■ How to complete this task: Where the records below reach the line containing "neck: (712, 606)", start transcribing, and end with the line containing "right knee: (1501, 1146)", exactly and with nothing else added.

■ Material to process:
------------------------------------------------------------------------
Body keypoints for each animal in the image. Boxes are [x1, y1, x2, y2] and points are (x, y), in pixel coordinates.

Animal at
------------------------------------------------------------------------
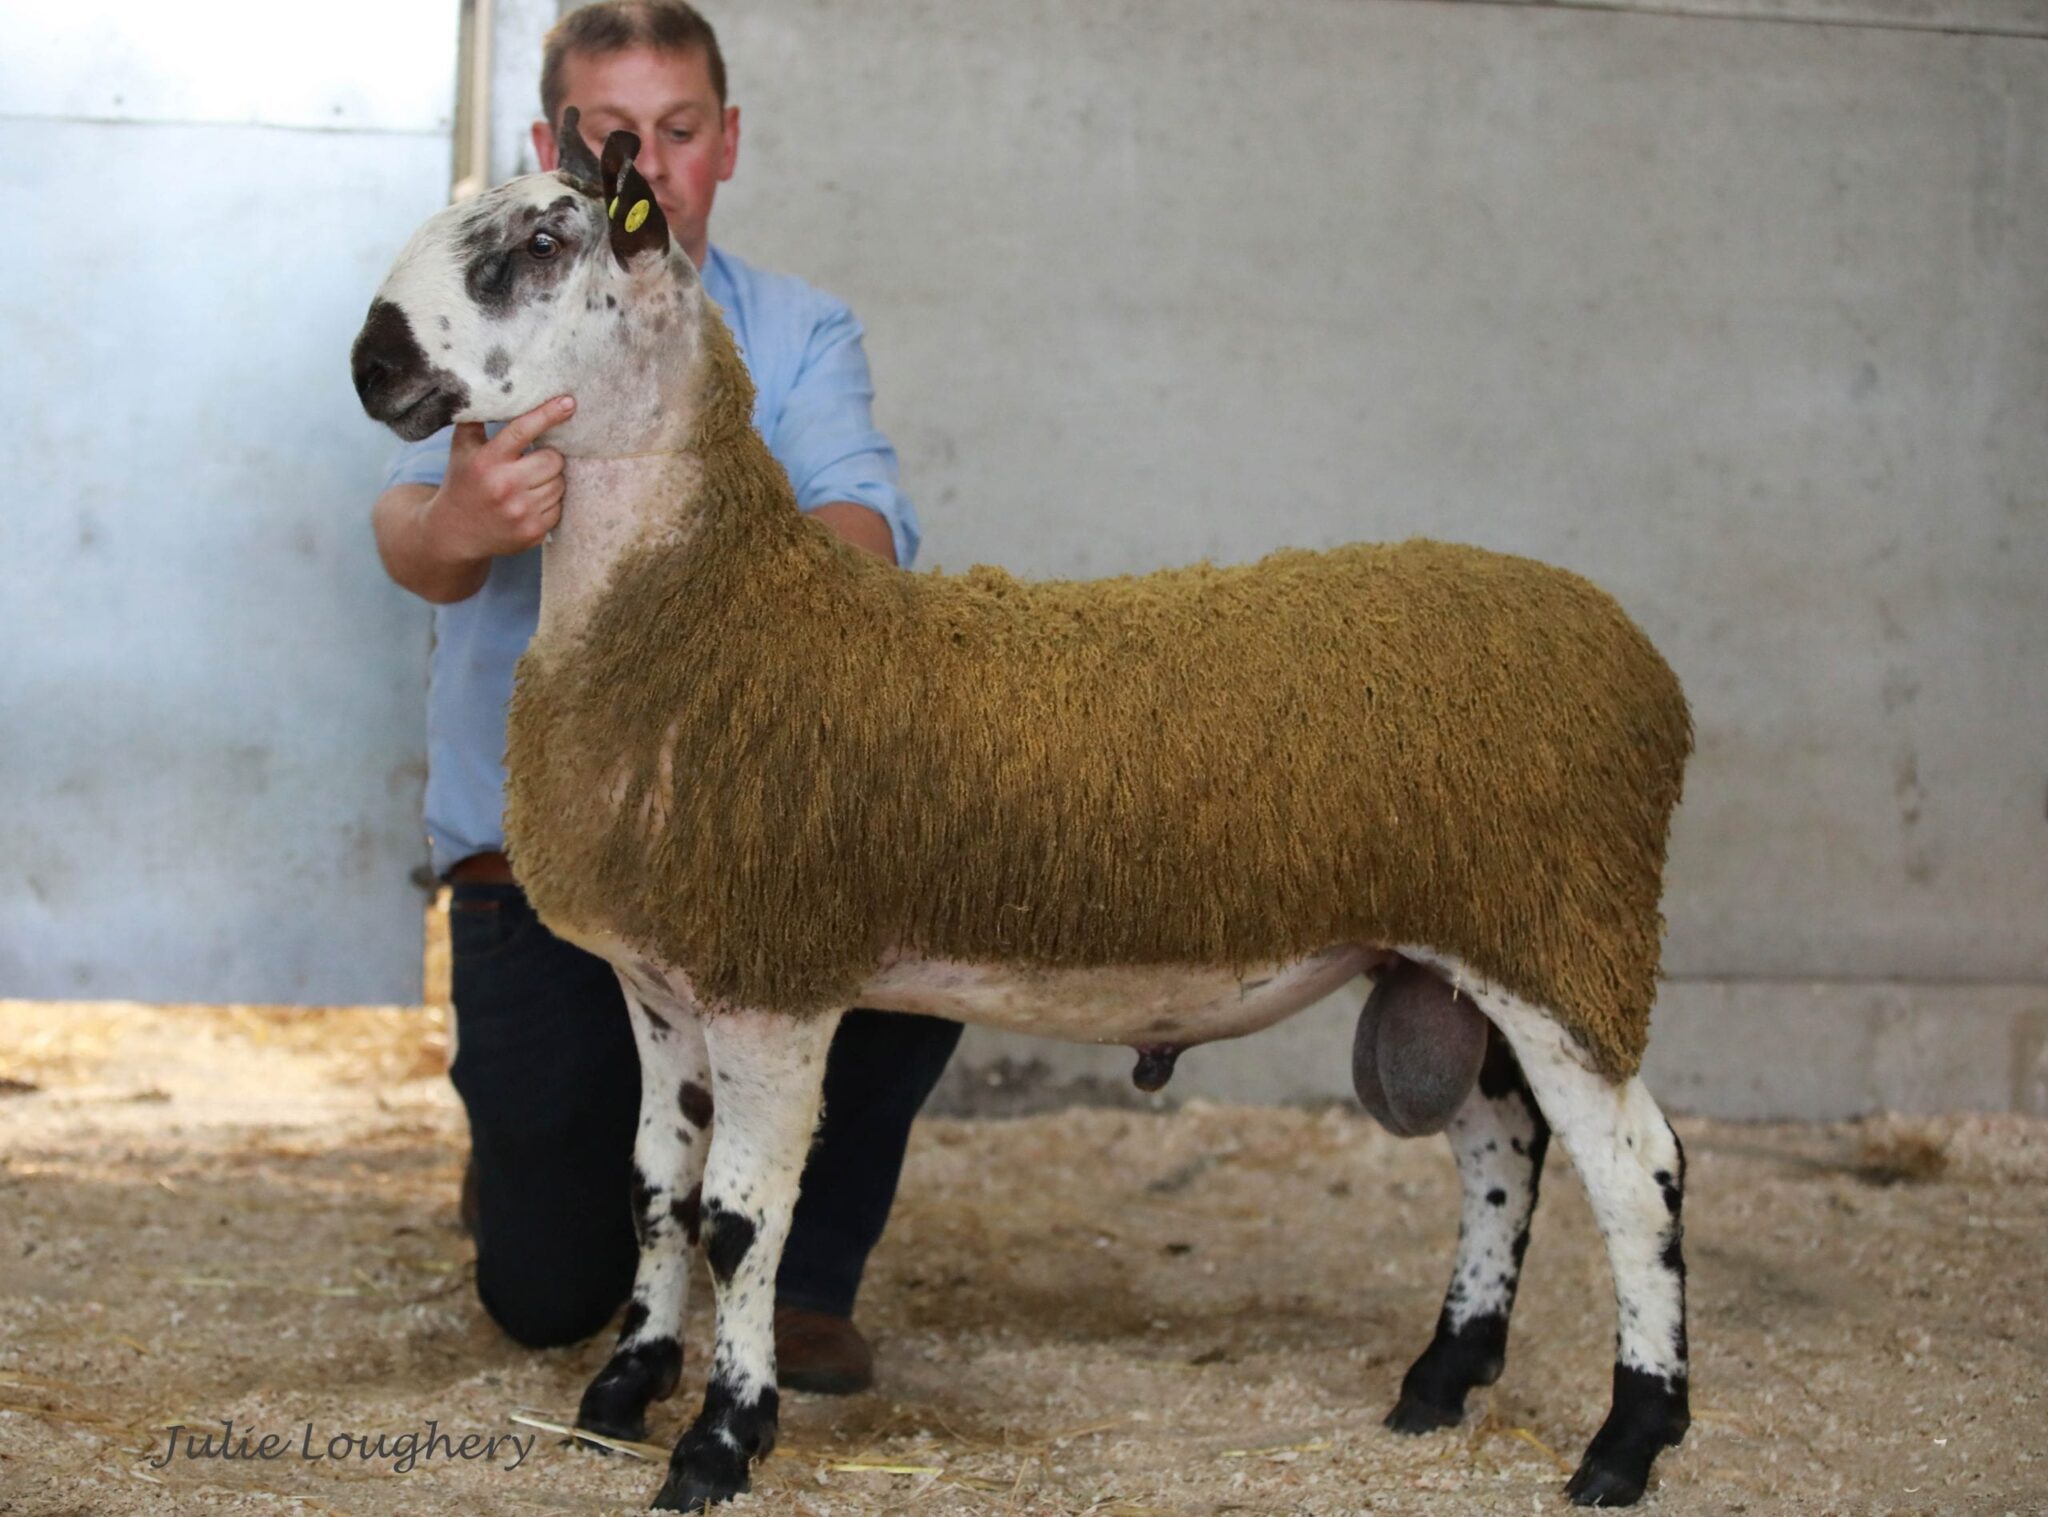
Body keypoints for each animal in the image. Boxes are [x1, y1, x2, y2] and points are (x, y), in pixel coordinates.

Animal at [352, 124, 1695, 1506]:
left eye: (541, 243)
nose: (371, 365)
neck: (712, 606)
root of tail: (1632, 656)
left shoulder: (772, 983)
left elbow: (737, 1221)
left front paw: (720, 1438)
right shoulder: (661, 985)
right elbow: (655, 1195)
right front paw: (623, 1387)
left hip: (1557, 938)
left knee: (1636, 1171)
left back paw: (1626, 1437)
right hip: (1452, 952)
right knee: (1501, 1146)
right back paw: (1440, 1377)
------------------------------------------------------------------------
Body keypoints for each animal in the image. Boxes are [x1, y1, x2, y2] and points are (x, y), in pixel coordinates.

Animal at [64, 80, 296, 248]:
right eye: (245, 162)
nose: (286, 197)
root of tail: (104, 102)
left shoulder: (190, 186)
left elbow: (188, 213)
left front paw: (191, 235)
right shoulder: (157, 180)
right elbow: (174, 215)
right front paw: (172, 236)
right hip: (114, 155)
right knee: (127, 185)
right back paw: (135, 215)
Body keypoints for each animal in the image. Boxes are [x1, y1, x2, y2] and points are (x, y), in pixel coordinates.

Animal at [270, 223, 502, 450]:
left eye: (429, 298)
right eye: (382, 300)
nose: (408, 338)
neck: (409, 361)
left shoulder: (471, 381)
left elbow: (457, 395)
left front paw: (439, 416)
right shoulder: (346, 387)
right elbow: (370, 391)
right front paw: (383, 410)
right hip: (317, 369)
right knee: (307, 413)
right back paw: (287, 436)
------------------------------------------------------------------------
■ Solution to this exercise:
neck: (712, 606)
root of tail: (1632, 656)
left shoulder: (772, 983)
left elbow: (737, 1221)
left front paw: (720, 1438)
right shoulder: (661, 985)
right elbow: (655, 1195)
right front paw: (623, 1387)
left hip: (1557, 938)
left knee: (1636, 1171)
left back paw: (1626, 1437)
right hip: (1452, 952)
right knee: (1501, 1146)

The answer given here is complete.